看着仅差咫尺之遥就能抓回的罪魁祸首突然坠崖,追来的几人面面相觑,不知怎办,只好望向尚还拿着**的领头那人。
“老大,现在怎么办?”
站在山崖的边缘,那人探着身子,如同一只锁定猎物的鹰隼,眼神阴翳。
“追!”他沉声道,“活要见人,死要见尸,再说这里距离地面并不算太高,我可不认为她那么容易就摔死了。
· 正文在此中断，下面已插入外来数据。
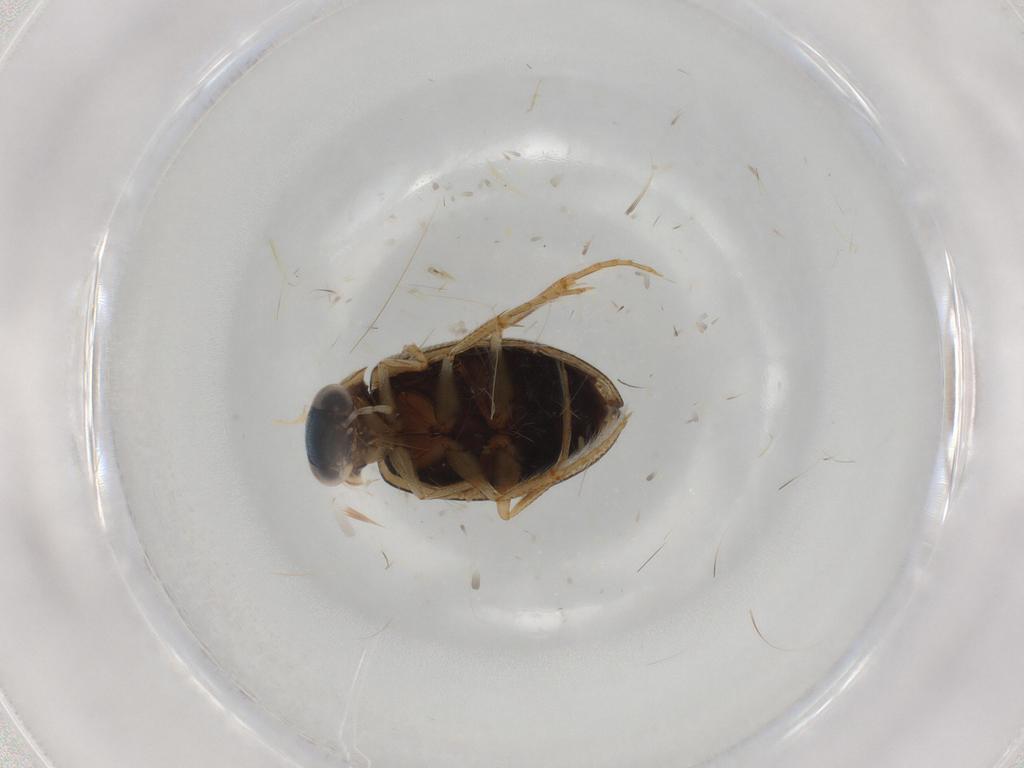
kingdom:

不然我们的损失又该由谁来承担?”
……
夜色泼墨,一点红色的光亮忽然簇现,仿佛黑暗这张巨大幕布上的绚烂璨星。
忽闪,忽闪……
冥冥之中,似乎又有一根风筝线续上了白描这只风筝。
山崖的半途,一树枯败的枝叶艰难伸出岩壁。
作为缓冲的同时,改变了白描的坠落轨迹。
她就像是那颗璨星的拖尾滑落过去。
“痛!”
这是白描的第一感受。
紧接着白描余光一扫,便察觉到周围还有其他人的存在。
她不敢暴露出自己此刻的虚弱,正想支起身子,却发现丝毫使不上力。
麻醉剂的药效完全发挥了。
她仿佛随时都会晕倒过去。
月黑风高,三更半夜,这时出来的一看就不是什么好人。
但白描别无他法。
比起被抓回去的那个可怕结果,还不如赌一把。
而且,万一对方就是好人也说不定呢?
白描强忍高空摔落的全身剧痛,难以使力,她便匍匐身体,奋力朝对方爬去。
月光如同被撕碎的细小雪花一般,洋洋洒下,披在赫尔墨的肩身上,显得尤为清冷。
她一袭黑色风衣,虽与夜同色,然而脱凡出尘的气质却很好地将环境分隔开来。
微靠马背,赫尔墨面色不变,右手夹着一根细致的卷烟,淡定地看着白描这个不速之客爬向自己。
卷烟末端点点红光闪烁。
就在白描伸手抓住她脚踝的刹那,一只黑漆漆的枪口抵在了白描的额头上。
“求你,救我,救救我……”
一口淡淡的白烟吐出,扔出手中的卷烟。
赫尔墨稍稍俯身,纤长的手指掐住白描的下巴,使其此时已经失去意识的白描抬头。
“兽人?”
看着白描头上的两只猫耳,以及不远处山上传来的骚动,赫尔墨基本明白了事情的经过。
无非就是管理所的兽人出逃。
每年这种事例各地都会上演,早已见怪不怪。
这种事情赫尔墨完全可以不管。
事实上,她也确实是这么做的。
她正欲上马离开,出来一趟懒得多管闲事。
但她意外发现白描此时哪怕失去了意识,攥住她脚踝的手却是没有松开半分。
就像是一个溺水的人抓住了最后一根漂浮在水面上的稻草,竭尽全力也不愿放弃。
似乎是回想起了什么。
赫尔墨眼眸深邃,仿佛蒙上了一层薄薄的轻雾,让人看不真切。
“求你,救我,救救我……”
白描濒临昏迷前的求救像是再次响了起来。
那卑微又期盼的眼神,活脱脱就是一只受伤的小猫,等待着主人带她回家。